やること ->
大学入試改革についての文章のうち、「この春、高校に入ったばかりの」で始まり「新テストとも呼ばれています。」まで続く部分を、そのまま書き写してください。

抜き出した文章 ->
· · · · ·
この春、高校に入ったばかりの1年生にとって、2年以上も先におこなわれる大学入試は「自分にはまだ関係のない話」のように感じられるかもしれません。
ですが、国が主導する改革によって大学入試の仕組みが大きく変わる2020年以降は、1年生のうちから取り組むべき学習準備が、今まで以上に増えることになります。
この記事では、大学入試改革の概要と、高校1年生の今から取り組んでいただきたい対策をわかりやすく解説します。
※この記事は、2020年5月8日時点での情報です。最新の受験情報は大学入試センターなどの公的なホームページで必ずご確認ください。
目次
大学入試の仕組みが変わるって本当?
2020年度、つまり2021年1月実施の大規模な大学入試改革によって、大学入試センター試験は廃止され、形式もまったく異なるものに生まれ変わります。
センター試験が「共通一次試験」という名前で呼ばれていたのは、今から30年以上昔のことになります。(ちょうど、みなさんの保護者の方の世代ですね)共通一次試験が現在の大学入試センター試験になったときにも、報道などではやはり「大規模な入試改革」と言われました。そして2021年1月にも、当時と同じようなことが起こるのです。
センター試験に代わる「大学入学共通テスト」とは
センター試験の廃止によって新たに誕生するのは、大学入学共通テストと呼ばれる試験です。これは、大学新テストとも呼ばれています。
· · · · ·
元の資料 ->
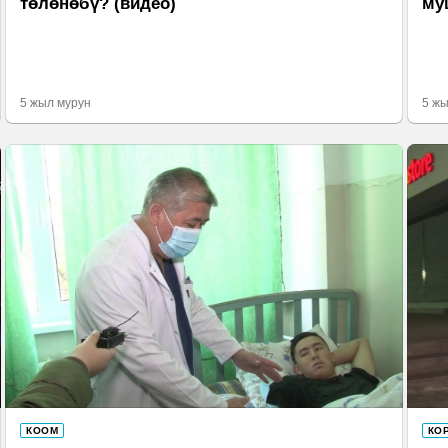
төлөнөбү? (видео)
му
5 жыл мурун
5 жы
КООМ
КО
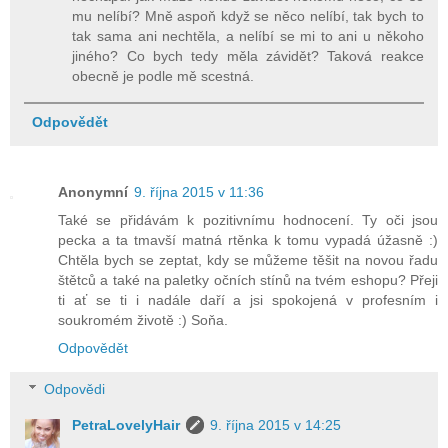
mu nelíbí? Mně aspoň když se něco nelíbí, tak bych to
tak sama ani nechtěla, a nelíbí se mi to ani u někoho
jiného? Co bych tedy měla závidět? Taková reakce
obecně je podle mě scestná.
Odpovědět
Anonymní
9. října 2015 v 11:36
Také se přidávám k pozitivnímu hodnocení. Ty oči jsou
pecka a ta tmavší matná rtěnka k tomu vypadá úžasně :)
Chtěla bych se zeptat, kdy se můžeme těšit na novou řadu
štětců a také na paletky očních stínů na tvém eshopu? Přeji
ti ať se ti i nadále daří a jsi spokojená v profesním i
soukromém životě :) Soňa.
Odpovědět
Odpovědi
PetraLovelyHair
9. října 2015 v 14:25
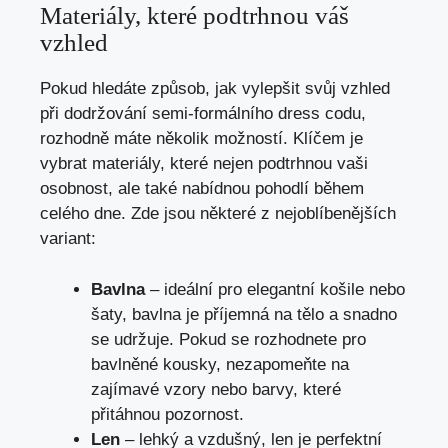
Materiály, které podtrhnou váš
vzhled
Pokud hledáte způsob, jak vylepšit svůj vzhled
při dodržování semi-formálního dress codu,
rozhodně máte několik možností. Klíčem je
vybrat materiály, které nejen podtrhnou vaši
osobnost, ale také nabídnou pohodlí během
celého dne. Zde jsou některé z nejoblíbenějších
variant:
Bavlna
– ideální pro elegantní košile nebo
šaty, bavlna je příjemná na tělo a snadno
se udržuje. Pokud se rozhodnete pro
bavlněné kousky, nezapomeňte na
zajímavé vzory nebo barvy, které
přitáhnou pozornost.
Len
– lehký a vzdušný, len je perfektní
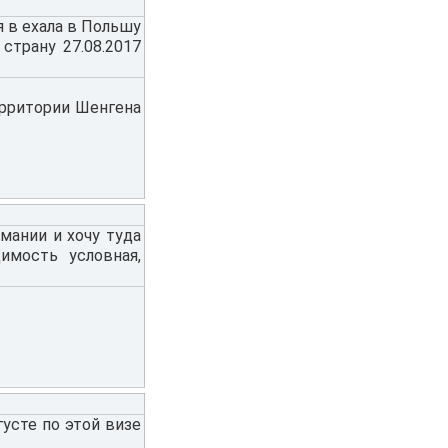
,я в ехала в Польшу
 страну 27.08.2017
ерритории Шенгена
мании и хочу туда
имость условная,
густе по этой визе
· · · · ·
答え ->
この春、高校に入ったばかりの1年生にとって、2年以上も先におこなわれる大学入試は「自分にはまだ関係のない話」のように感じられるかもしれません。
ですが、国が主導する改革によって大学入試の仕組みが大きく変わる2020年以降は、1年生のうちから取り組むべき学習準備が、今まで以上に増えることになります。
この記事では、大学入試改革の概要と、高校1年生の今から取り組んでいただきたい対策をわかりやすく解説します。
※この記事は、2020年5月8日時点での情報です。最新の受験情報は大学入試センターなどの公的なホームページで必ずご確認ください。
目次
大学入試の仕組みが変わるって本当?
2020年度、つまり2021年1月実施の大規模な大学入試改革によって、大学入試センター試験は廃止され、形式もまったく異なるものに生まれ変わります。
センター試験が「共通一次試験」という名前で呼ばれていたのは、今から30年以上昔のことになります。(ちょうど、みなさんの保護者の方の世代ですね)共通一次試験が現在の大学入試センター試験になったときにも、報道などではやはり「大規模な入試改革」と言われました。そして2021年1月にも、当時と同じようなことが起こるのです。
センター試験に代わる「大学入学共通テスト」とは
センター試験の廃止によって新たに誕生するのは、大学入学共通テストと呼ばれる試験です。これは、大学新テストとも呼ばれています。